**CO ZROBIĆ:**
Przepisz bez żadnych zmian fragment tekstu od słów „Robin Adkins” do słów „objęła ją ramieniem.”.

**FRAGMENT TEKSTU:**
^^^^^^^^^^^^^^^^
Jej uwagę zwróciła elfka, która niosła na rękach niewielkie zawiniątko. Elfka uśmiechała się do niego i cały czas mówiła coś ściszonym głosem  uśmiechając się do dziecka, które trzymała w ramionach. Addie poczuła się jakby grunt pod jej stopami zaczął się rozpadać. Do jej oczu napłynęły łzy. Odwróciła się tyłem do Robin próbując się opamiętać. Wzięła głęboki drżący oddech, łzy które napłynęły jej oczu próbowała rozgonić machając szybko dłonią przed twarzą. Niestety została zauważona. Blondynka jęknęła cicho czując jak zaczynaja sie zawroty głowy. Jej oddech stał się nierówny, wręcz urywany. Pochyliła sie lekko do przodu zaciskając palce na spódnicy sukni. Ataku paniki się nie spodziewała

Offline

#685 2023-09-26 22:38:26

Robin Adkins
Administrator
Dołączył: 2022-06-14
Liczba postów: 1,387
WindowsOpera 100.0.0.0

Odp: W pętli multiversum

-No nawet nieźle- Powiedziała przeglądając się w jednym z luster
-Chociaż Clint pewnie mnie zabije, ale co tam...bo to pierwszy raz- Lubiła robić mu na złość. Gdyby miała zgadywać pewnie siedział teraz tej gospodzie i modlił się w duchu, aby dziewczyna wróciła w czymś normalnym. O ile w jej wypadku można mówić o jakiś normalnych rzeczach.
-Ale myślę, że czegoś brakuje- Rzuciła po chwili namysłu, ale wtedy jej wzrok padł na Addie, która najwyraźniej nie czuła się dobrze. Robin w ułamku sekundy przeszła z trybu miłego spędzania dnia, na pomoc. Doskoczyła do blondynki i lekko objęła ją ramieniem.
^^^^^^^^^^^^^^^^
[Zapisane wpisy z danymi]
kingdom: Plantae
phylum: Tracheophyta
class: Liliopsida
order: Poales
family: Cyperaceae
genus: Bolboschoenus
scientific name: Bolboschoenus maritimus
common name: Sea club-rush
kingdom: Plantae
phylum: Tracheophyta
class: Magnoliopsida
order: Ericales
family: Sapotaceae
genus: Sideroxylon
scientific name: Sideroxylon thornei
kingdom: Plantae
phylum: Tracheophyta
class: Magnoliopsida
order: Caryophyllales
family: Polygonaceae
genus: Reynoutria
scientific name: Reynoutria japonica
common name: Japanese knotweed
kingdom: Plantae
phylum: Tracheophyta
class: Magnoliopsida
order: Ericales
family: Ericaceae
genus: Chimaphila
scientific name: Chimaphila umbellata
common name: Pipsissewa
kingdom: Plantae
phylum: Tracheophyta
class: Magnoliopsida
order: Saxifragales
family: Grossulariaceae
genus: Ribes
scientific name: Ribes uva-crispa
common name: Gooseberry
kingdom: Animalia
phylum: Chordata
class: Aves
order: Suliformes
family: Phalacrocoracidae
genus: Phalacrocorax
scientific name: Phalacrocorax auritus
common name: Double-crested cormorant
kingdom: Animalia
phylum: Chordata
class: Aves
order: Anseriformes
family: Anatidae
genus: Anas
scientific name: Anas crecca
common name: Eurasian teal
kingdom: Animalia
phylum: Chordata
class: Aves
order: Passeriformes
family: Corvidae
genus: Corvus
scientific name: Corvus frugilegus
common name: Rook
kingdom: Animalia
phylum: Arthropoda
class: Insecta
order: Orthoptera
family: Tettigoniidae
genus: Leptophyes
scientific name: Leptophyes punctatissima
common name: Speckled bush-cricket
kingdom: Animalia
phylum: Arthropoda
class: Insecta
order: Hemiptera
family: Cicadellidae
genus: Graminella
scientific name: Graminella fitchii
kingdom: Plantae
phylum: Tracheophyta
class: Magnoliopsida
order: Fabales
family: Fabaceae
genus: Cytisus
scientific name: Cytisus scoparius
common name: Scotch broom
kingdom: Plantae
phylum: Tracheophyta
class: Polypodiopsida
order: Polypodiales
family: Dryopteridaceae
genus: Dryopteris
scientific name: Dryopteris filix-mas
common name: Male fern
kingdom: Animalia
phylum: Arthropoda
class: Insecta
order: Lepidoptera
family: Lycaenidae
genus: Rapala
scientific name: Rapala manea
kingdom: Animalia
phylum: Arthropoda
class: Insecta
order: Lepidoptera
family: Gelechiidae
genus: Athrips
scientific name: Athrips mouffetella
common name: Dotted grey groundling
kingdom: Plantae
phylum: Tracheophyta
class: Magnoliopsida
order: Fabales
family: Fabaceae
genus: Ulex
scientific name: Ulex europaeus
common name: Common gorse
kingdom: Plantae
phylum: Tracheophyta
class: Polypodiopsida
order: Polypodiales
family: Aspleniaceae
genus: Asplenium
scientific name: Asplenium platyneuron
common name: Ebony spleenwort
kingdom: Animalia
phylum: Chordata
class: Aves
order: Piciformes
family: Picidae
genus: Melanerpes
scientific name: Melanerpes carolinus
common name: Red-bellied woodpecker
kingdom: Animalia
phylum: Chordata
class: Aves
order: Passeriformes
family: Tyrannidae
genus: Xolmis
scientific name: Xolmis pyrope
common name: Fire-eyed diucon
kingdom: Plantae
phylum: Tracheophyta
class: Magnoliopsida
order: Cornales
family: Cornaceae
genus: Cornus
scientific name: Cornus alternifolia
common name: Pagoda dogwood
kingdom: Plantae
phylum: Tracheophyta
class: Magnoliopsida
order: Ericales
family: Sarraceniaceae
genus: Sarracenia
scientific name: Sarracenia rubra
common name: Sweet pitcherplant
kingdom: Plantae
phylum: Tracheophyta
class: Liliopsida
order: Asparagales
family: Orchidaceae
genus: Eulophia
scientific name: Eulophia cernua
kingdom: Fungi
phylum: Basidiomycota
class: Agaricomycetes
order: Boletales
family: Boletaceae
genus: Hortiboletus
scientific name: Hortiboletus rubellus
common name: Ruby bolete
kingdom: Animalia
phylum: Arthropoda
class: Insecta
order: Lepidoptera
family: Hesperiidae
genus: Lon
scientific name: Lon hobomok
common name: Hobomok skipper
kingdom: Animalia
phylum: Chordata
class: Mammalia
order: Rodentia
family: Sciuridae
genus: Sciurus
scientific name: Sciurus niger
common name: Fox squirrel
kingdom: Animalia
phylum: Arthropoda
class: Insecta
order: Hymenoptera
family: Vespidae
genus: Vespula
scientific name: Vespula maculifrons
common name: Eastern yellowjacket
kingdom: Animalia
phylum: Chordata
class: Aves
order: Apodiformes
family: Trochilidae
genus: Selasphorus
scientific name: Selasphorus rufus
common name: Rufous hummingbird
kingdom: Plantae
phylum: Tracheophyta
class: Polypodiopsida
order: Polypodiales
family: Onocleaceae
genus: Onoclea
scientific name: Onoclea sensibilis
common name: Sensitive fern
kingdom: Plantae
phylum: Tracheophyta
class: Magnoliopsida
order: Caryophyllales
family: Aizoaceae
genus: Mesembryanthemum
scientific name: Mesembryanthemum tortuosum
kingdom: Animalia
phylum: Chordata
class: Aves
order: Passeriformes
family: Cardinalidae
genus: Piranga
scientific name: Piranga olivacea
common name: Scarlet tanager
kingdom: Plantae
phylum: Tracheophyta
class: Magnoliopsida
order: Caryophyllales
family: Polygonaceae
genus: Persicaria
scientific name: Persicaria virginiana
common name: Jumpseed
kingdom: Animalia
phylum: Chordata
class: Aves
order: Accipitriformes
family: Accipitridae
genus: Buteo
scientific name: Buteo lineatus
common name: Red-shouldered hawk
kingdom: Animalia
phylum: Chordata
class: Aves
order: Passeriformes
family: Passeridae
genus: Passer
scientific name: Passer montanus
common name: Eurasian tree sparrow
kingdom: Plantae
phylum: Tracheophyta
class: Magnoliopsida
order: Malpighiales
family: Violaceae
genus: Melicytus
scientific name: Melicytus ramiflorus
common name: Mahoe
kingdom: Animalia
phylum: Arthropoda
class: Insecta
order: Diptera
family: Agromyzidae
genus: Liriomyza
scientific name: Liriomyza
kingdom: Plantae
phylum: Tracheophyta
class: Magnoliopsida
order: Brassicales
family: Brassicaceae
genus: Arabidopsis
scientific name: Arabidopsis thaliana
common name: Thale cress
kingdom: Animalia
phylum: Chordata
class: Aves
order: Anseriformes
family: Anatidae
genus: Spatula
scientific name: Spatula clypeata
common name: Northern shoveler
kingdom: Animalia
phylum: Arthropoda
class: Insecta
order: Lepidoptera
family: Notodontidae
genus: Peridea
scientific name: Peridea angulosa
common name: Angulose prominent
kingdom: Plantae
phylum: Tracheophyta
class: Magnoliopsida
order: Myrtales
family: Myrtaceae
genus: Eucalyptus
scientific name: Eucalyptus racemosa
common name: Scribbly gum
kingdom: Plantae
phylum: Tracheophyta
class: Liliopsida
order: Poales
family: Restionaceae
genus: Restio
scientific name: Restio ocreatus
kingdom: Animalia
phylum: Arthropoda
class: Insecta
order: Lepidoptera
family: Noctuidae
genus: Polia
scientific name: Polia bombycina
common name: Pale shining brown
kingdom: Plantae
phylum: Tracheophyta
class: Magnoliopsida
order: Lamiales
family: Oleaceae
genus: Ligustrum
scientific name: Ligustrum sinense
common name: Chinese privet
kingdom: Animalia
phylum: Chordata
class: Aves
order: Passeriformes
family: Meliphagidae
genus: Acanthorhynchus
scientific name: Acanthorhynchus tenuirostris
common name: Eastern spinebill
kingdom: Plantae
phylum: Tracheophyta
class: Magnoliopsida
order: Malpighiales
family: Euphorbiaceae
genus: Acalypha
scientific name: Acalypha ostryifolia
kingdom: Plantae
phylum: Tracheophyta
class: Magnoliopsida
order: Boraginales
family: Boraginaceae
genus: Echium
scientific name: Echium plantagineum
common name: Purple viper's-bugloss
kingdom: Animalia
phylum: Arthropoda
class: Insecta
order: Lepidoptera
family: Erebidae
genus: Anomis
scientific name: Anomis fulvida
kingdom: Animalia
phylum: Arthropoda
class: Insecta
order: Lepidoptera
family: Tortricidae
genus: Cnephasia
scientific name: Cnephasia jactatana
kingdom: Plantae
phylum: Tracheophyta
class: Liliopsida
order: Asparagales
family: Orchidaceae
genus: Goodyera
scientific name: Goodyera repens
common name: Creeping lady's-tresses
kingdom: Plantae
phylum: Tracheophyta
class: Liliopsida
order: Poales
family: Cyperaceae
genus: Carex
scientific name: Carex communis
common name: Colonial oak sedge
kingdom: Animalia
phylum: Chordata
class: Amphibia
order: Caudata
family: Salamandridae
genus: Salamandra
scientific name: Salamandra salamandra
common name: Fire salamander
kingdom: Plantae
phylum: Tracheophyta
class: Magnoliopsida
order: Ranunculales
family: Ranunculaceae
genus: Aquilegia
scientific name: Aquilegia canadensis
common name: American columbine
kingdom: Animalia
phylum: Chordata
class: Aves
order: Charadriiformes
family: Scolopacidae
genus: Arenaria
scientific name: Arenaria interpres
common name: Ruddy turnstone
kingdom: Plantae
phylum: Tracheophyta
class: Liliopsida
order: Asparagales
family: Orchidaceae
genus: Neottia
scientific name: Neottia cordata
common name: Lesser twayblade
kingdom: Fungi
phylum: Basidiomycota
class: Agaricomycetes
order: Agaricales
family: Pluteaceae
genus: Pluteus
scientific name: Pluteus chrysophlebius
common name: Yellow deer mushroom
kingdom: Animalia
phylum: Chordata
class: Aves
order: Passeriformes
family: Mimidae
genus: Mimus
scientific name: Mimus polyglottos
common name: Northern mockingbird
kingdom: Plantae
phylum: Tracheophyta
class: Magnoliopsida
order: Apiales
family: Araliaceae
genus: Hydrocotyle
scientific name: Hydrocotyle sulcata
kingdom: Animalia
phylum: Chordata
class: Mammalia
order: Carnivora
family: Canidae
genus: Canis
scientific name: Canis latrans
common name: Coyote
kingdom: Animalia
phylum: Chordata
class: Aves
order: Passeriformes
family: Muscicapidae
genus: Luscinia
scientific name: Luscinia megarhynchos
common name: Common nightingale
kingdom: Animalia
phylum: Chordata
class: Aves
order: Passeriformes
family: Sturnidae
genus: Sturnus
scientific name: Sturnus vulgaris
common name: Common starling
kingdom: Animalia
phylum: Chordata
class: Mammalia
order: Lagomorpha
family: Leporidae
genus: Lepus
^^^^^^^^^^^^^^^^
**WYNIK ZADANIA:**
Robin Adkins
Administrator
Dołączył: 2022-06-14
Liczba postów: 1,387
WindowsOpera 100.0.0.0

Odp: W pętli multiversum

-No nawet nieźle- Powiedziała przeglądając się w jednym z luster
-Chociaż Clint pewnie mnie zabije, ale co tam...bo to pierwszy raz- Lubiła robić mu na złość. Gdyby miała zgadywać pewnie siedział teraz tej gospodzie i modlił się w duchu, aby dziewczyna wróciła w czymś normalnym. O ile w jej wypadku można mówić o jakiś normalnych rzeczach.
-Ale myślę, że czegoś brakuje- Rzuciła po chwili namysłu, ale wtedy jej wzrok padł na Addie, która najwyraźniej nie czuła się dobrze. Robin w ułamku sekundy przeszła z trybu miłego spędzania dnia, na pomoc. Doskoczyła do blondynki i lekko objęła ją ramieniem.